One limitation is that this study only used C57BL/6J mice, and mouse strain is an important factor in oxygen sensitivity and airway responses. We chose this strain because it is the most sensitive to hyperoxia-induced perturbations in alveolar development but other strains (BALB/c) are commonly utilized for AHR models, especially in asthma (50,51). We also did not look at other intrapulmonary and extrapulmonary processes that are effected by hyperoxia that we speculate do not relate to pulmonary mechanics. Indeed, other studies show that neonatal hyperoxia exposure decreases alveolar diffusion capacity (another way to assess pulmonary function) and induces capillary rareification and pulmonary hypertension (52). Additionally, there are durable effects of neonatal hyperoxia on body composition, cognitive, cardiac, and renal development (53–55) which were not evaluated.

The breadth of oxygen exposure protocols in the literature has both positive and negative consequences for investigators studying neonatal oxygen exposures.
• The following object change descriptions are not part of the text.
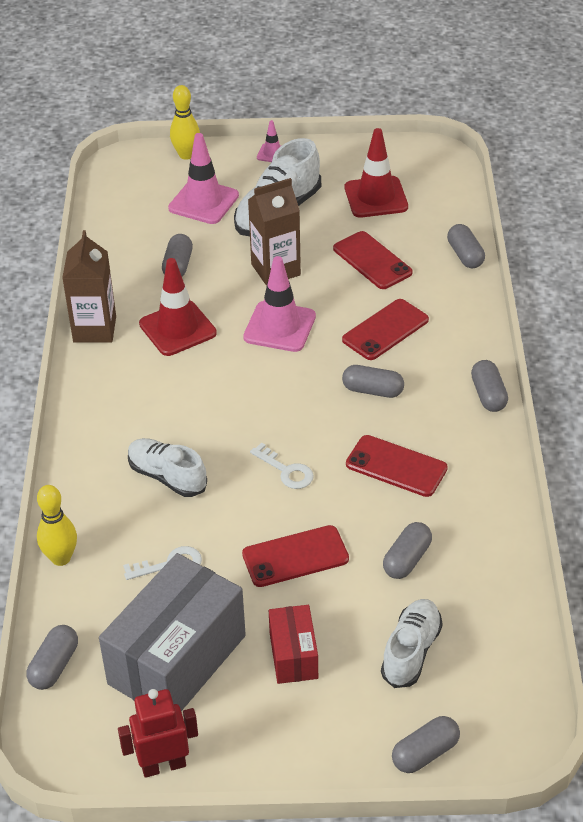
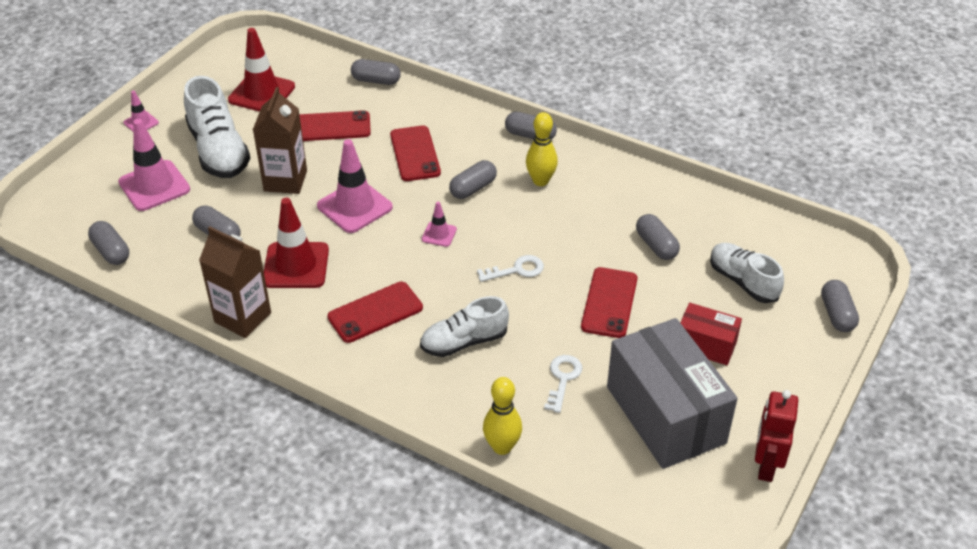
camera: 60 degrees left, 0 degrees up
(54, 666) = (620, 497): grey capsule -> grey capsule (111, 251)
(186, 155) = (79, 170): yellow bowling pin -> yellow bowling pin (540, 181)
(290, 397) = (439, 234): none -> pink traffic cone
(396, 466) = (561, 211): red phone -> red phone (375, 312)

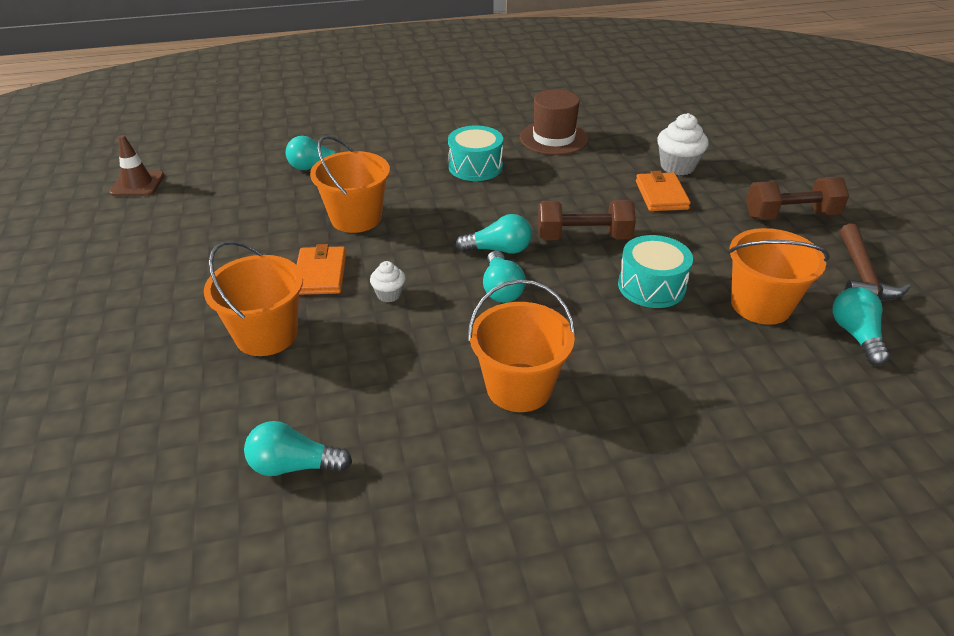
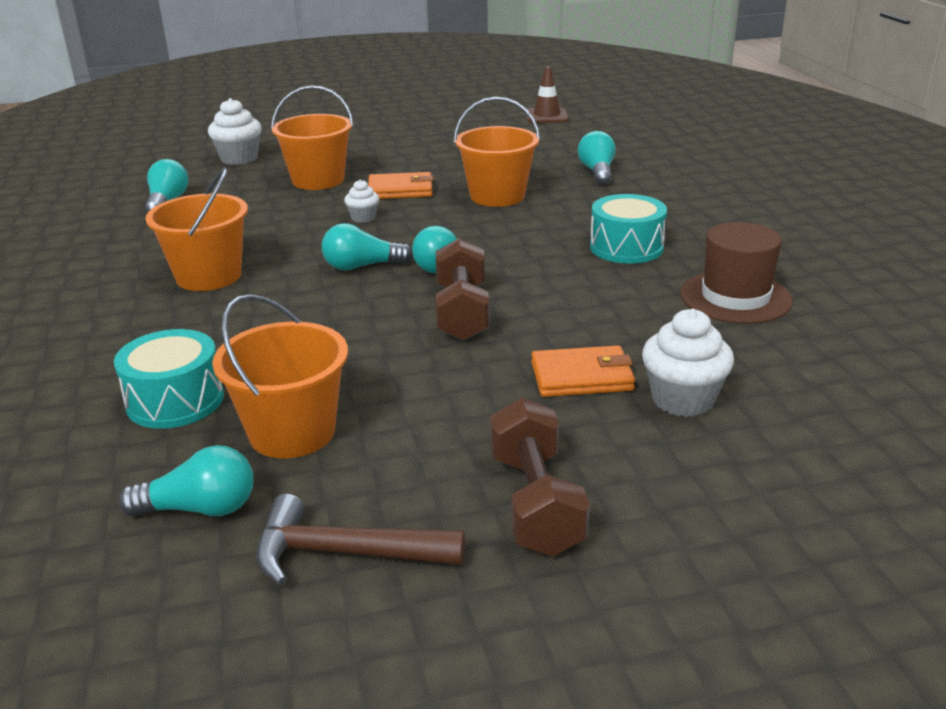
camera: 90 degrees right, 10 degrees down
(147, 418) = (239, 158): none -> white cupcake
(651, 286) = (351, 353): turquoise drum -> turquoise drum (175, 400)

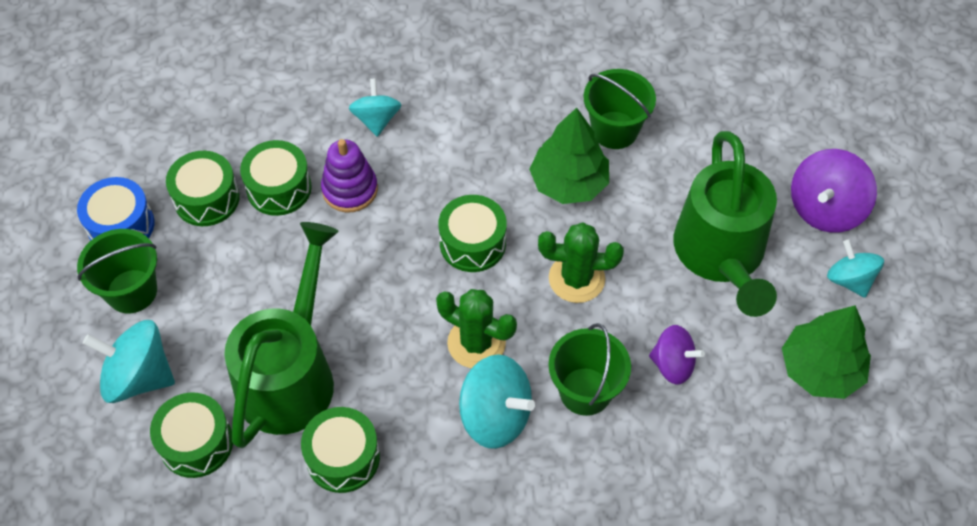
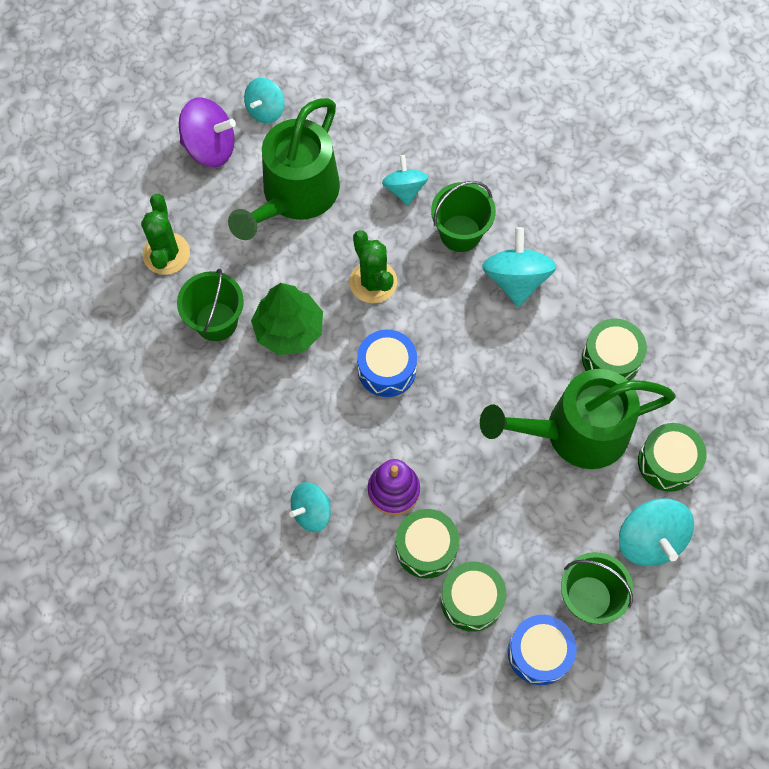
camera: 120 degrees left, 10 degrees up
(472, 243) = (387, 369): green drum -> blue drum
(476, 343) = (469, 321): green cactus -> green cactus (166, 254)
(672, 365) = (404, 189): purple spinning top -> turquoise spinning top
(721, 256) = (294, 196): green watering can -> green watering can turned 150 degrees clockwise
(820, 369) = (351, 102): green tree -> none

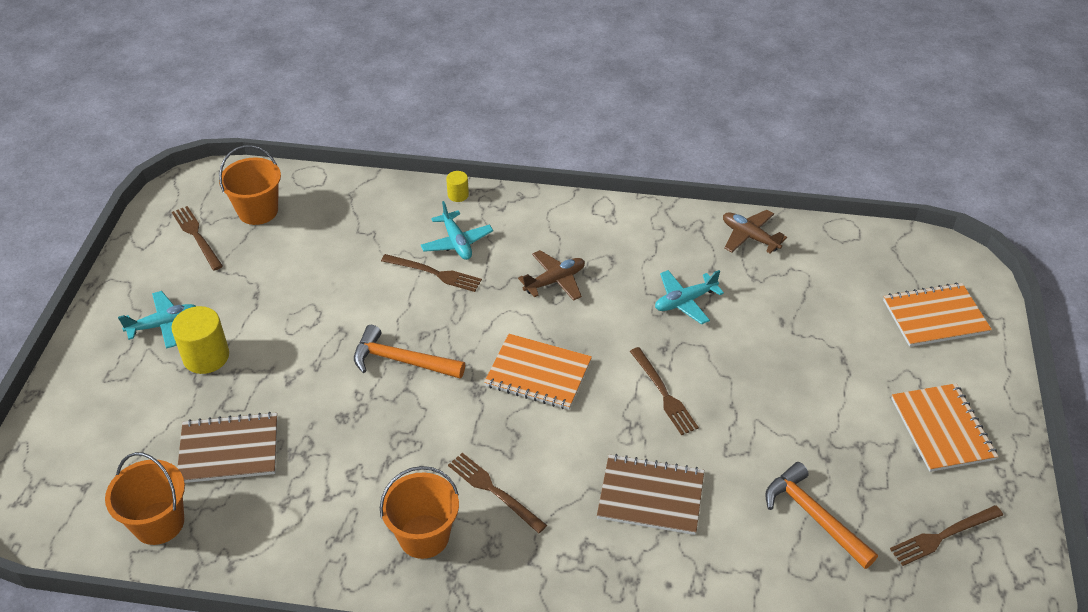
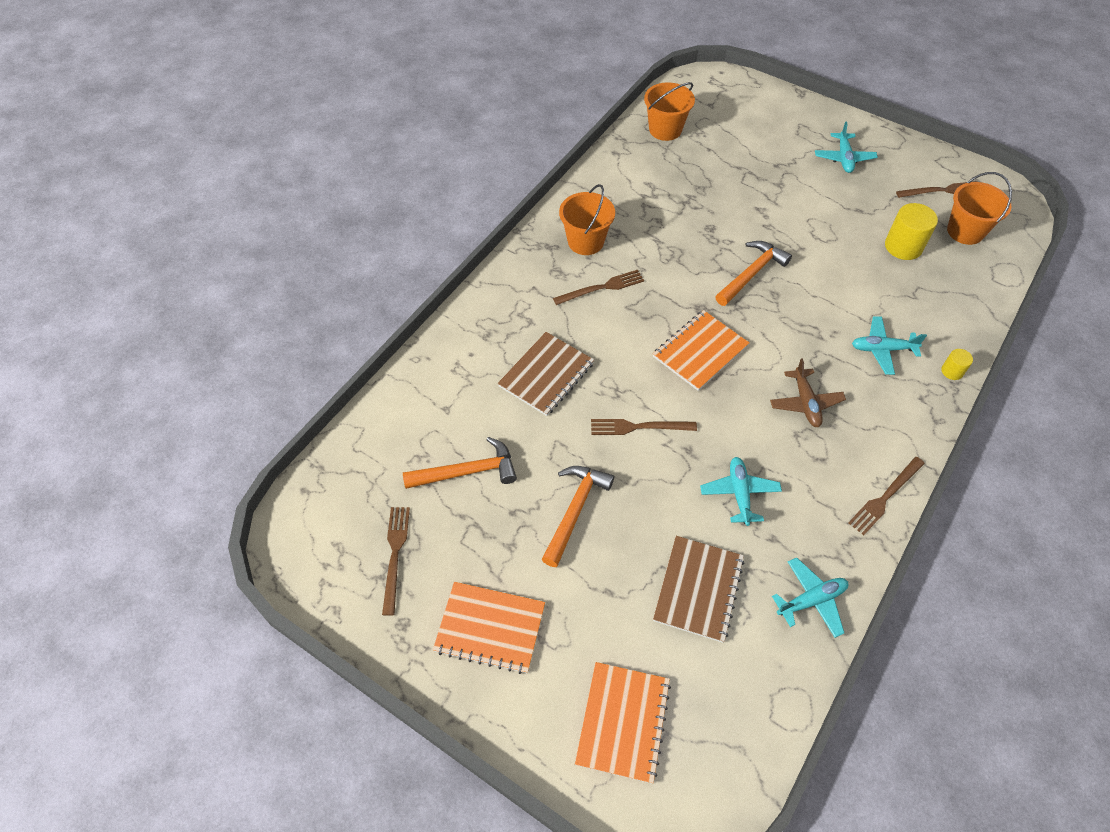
camera: 115 degrees right, 10 degrees up
(206, 356) = (802, 173): yellow cylinder -> yellow cylinder (903, 246)
(229, 450) = (708, 168): brown notebook -> brown notebook (698, 589)
(434, 273) = (846, 322): brown fork -> brown fork (885, 497)
(749, 237) = (811, 600): brown plane -> turquoise plane
(788, 411) = (574, 511): none -> orange hammer

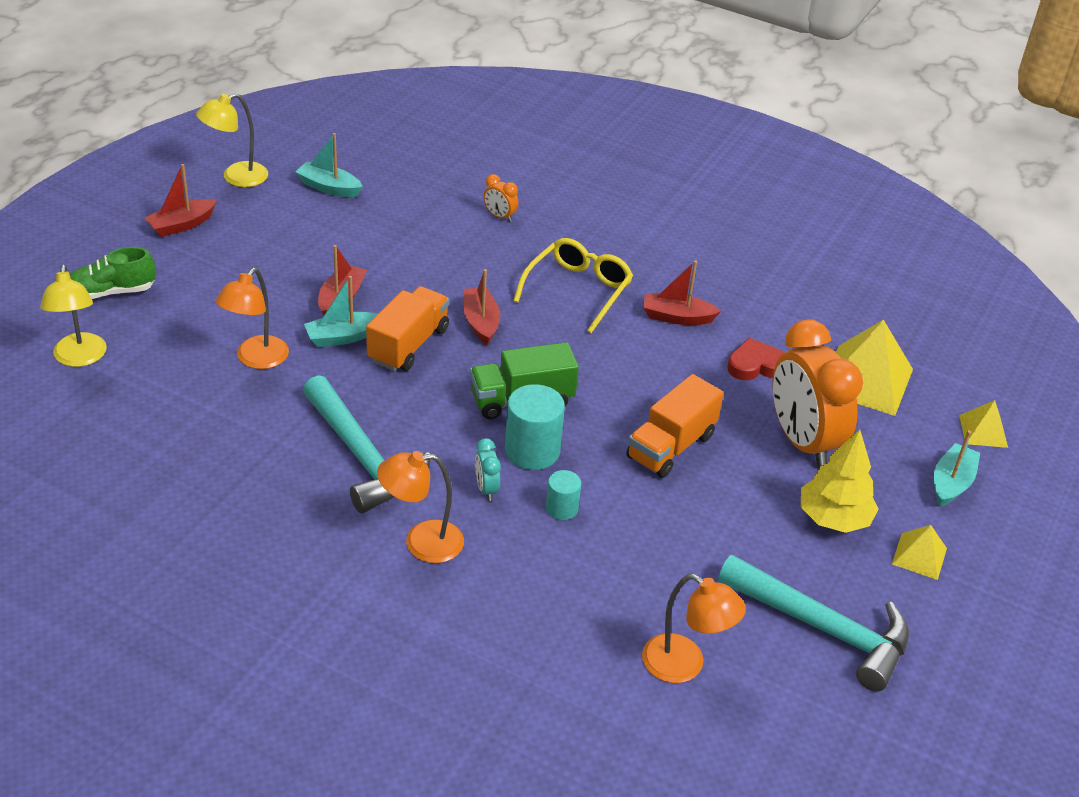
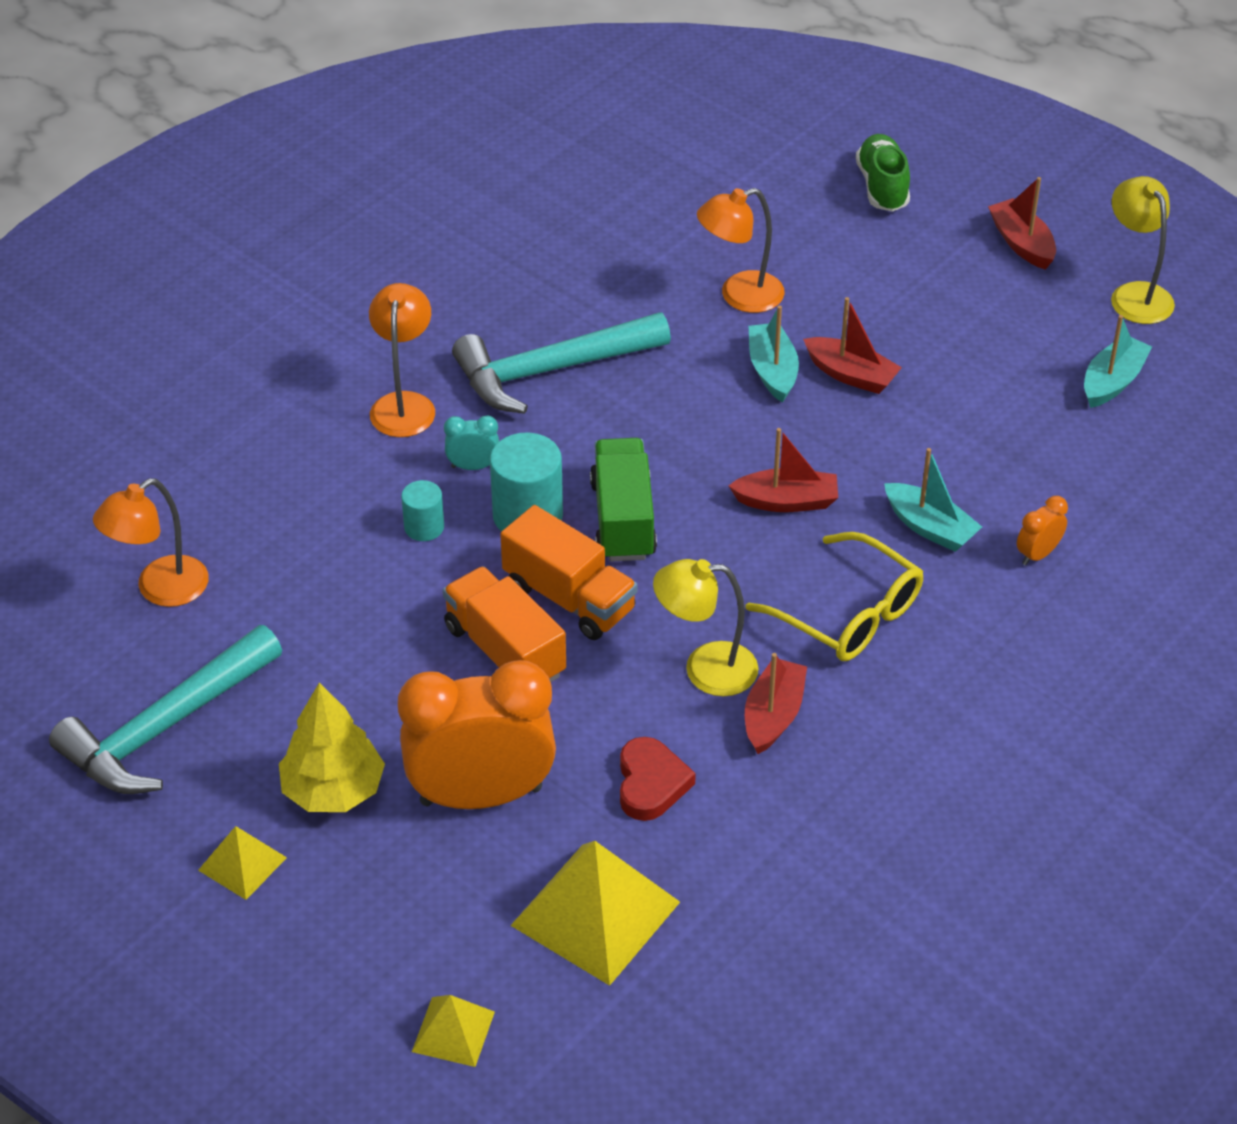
camera: 105 degrees right, 5 degrees up
(80, 358) = (762, 164): yellow lamp -> yellow lamp (705, 669)
(256, 359) = (739, 296): orange lamp -> orange lamp turned 60 degrees counterclockwise
(408, 345) = (748, 427): orange truck -> orange truck (569, 598)
(951, 483) = (359, 949): turquoise boat -> turquoise boat (930, 527)

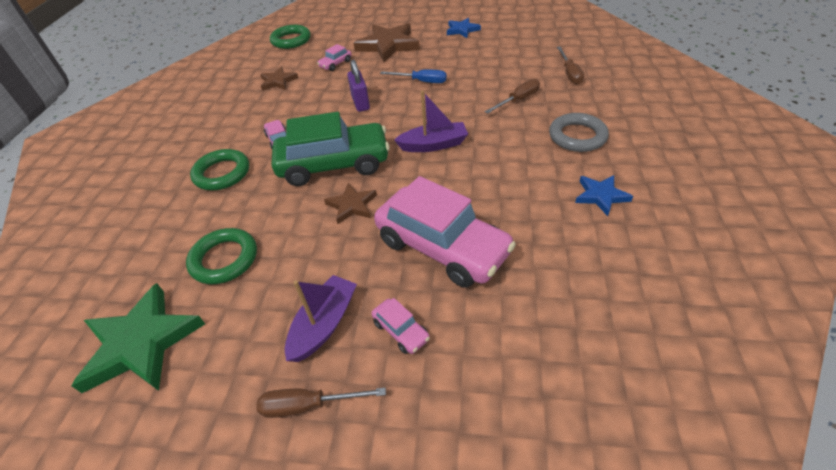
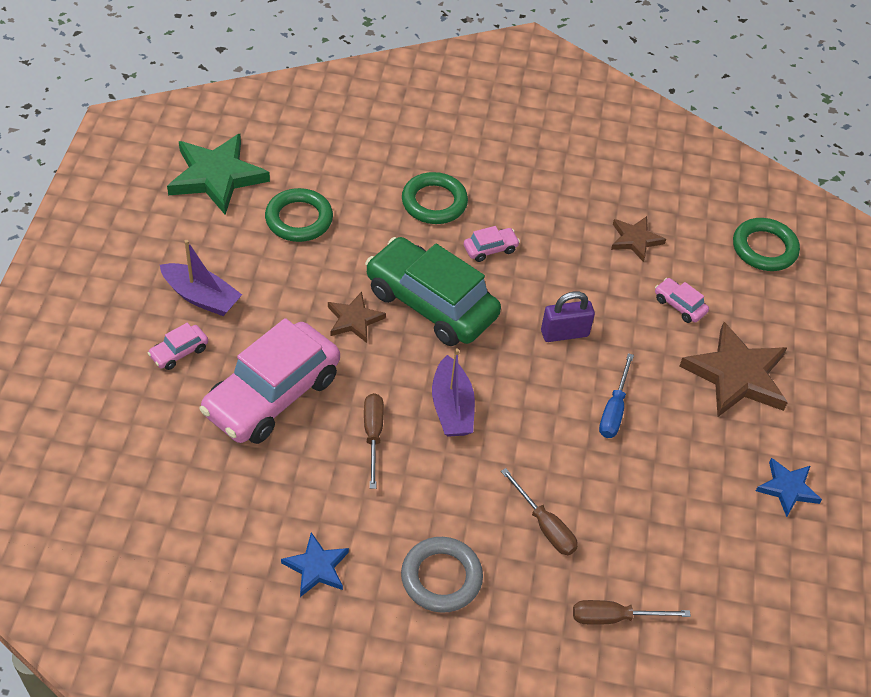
camera: 85 degrees right, 5 degrees up
(308, 405) = (127, 288): brown screwdriver -> brown screwdriver (373, 435)
(334, 164) = (431, 304): green car -> green car turned 135 degrees clockwise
On one hand, investigators can leverage these differential responses by choosing mild/moderate hyperoxia while studying airway function and severe hyperoxia for alterations in alveolar development. Conversely, the lack of a “gold standard” decreases reproducibility, requiring re-characterization of each paradigm with each different oxygen dose, oxygen duration, and/or rodent strain, among other factors. Several models have been created using neonatal hyperoxia with antenatal (e.g. inflammation), concurrent (e.g. intermittent hypoxia, positive pressure ventilation), or post-exposure (e.g. respiratory viral pathogen) exposures, creating a “double hit” phenomenon that adds another layer of complexity on top of the chosen oxygen protocol. We have established a response to oxygen that transiently drives airway disease (40% for 8 days) independent of the more protracted alveolar disease, which is a different paradigm that several laboratories, including our own, have used in the past. We can now use these models to test if the recovered lung after mild hyperoxia acts the same or differently in response to a “double hit” and interrogate the mechanisms by which lung development is durably altered by neonatal hyperoxia.